当初、本年4回の利上げを予想していた連邦準備制度理事会(FRB)もリスクの上昇を認めている。1月の後半に開催された連邦公開市場委員会(FOMC)の議事録の中で、「経済は緩やかなペースの利上げに限定して正常化する」と依然として引き締めの道筋にあるとの見解を再確認したものの、景気の判断では、「12月末に景気が鈍化した」と利上げを決定した12月FOMC時点の「経済は緩やかなペースで拡大している」から下方修正。また、世界経済の鈍化や金融市場の混乱が米国経済のリスクになりかねないと慎重な見通しを示した。

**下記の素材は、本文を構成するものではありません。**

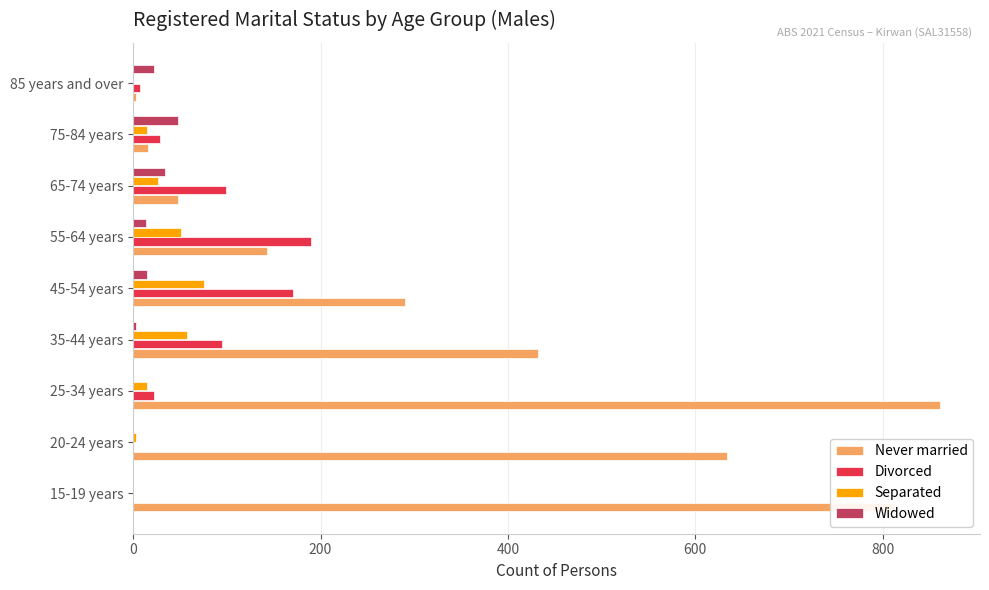

What is the sum of all Separated values?

243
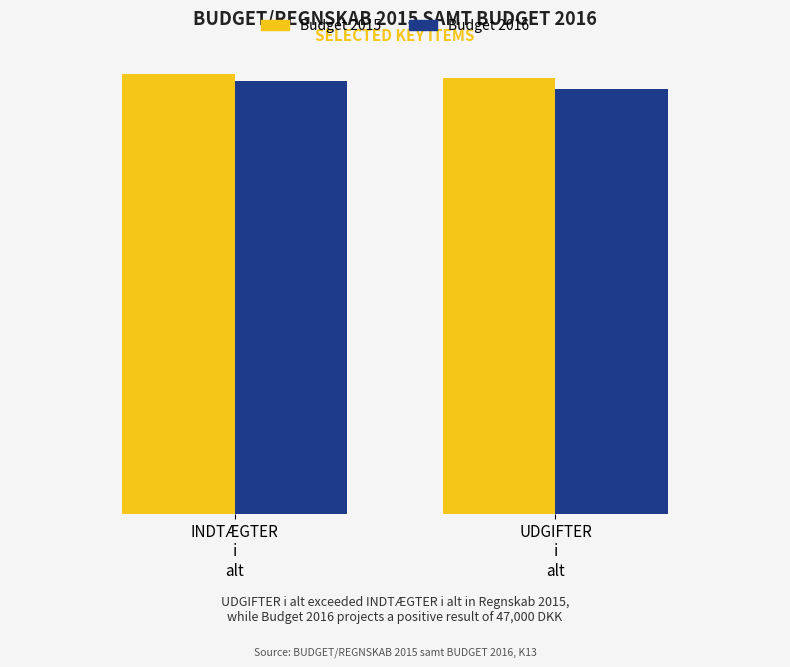

What is the smallest value displayed?

2471000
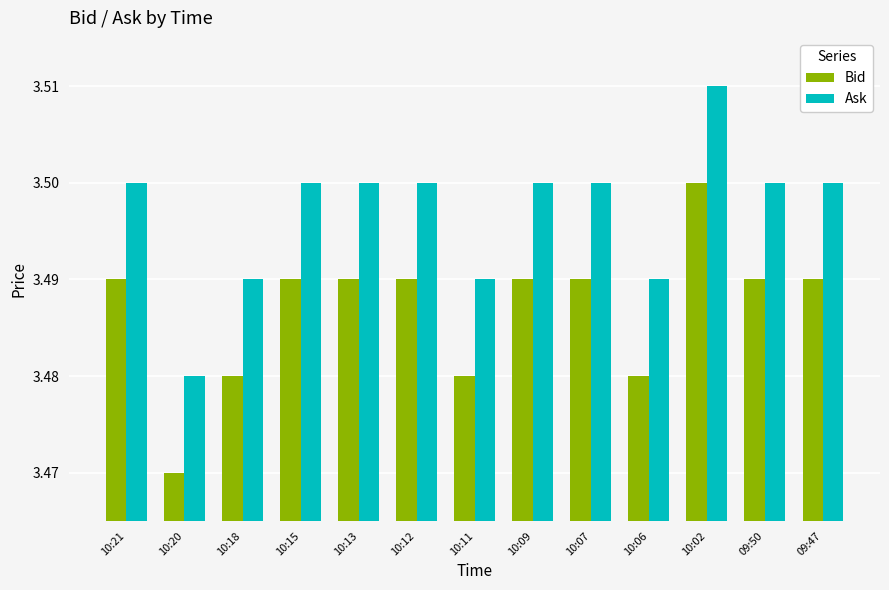

Is the value of Bid at 10:20 greater than the value of Ask at 10:11?

No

年初のインタビューで、本年4回の利上げが適切になるとの見通しを支持していた連邦準備制度理事会(FRB)のフィッシャー副議長もNYでの講演で、「12月から1月にかけての原油価格の下落とドル高でインフレが思ったより低くとどまる可能性」を指摘。また、市場の変動率(ボラティリティ)の上昇が3月の連邦公開市場委員会(FOMC)にどのように影響を与えるかは不透明だとした。また、利上げのペースは「経済指標次第」で、「事前に決定されているわけではない」と金利見通しにも不透明感が強まったことを示唆した。

民間米供給管理協会(ISM)が発表した1月ISM製造業景況指数は48.2と市場予想の48.4を下回り4カ月連続で50割れ、活動の縮小を示した。また、12月分は48.2から48.0と景気後退から脱出した2009年6月来の低水準に下方修正された。1月は12月から若干改善したものの、米国の製造業は依然、原油安、ドル高、海外の経済の悪化が響き低調であることが明らかになった。主要3か国中銀のうち2か国の中銀がマイナス金利を導入するという異例な状況下、米国も追加利上げを進めにくくなっている。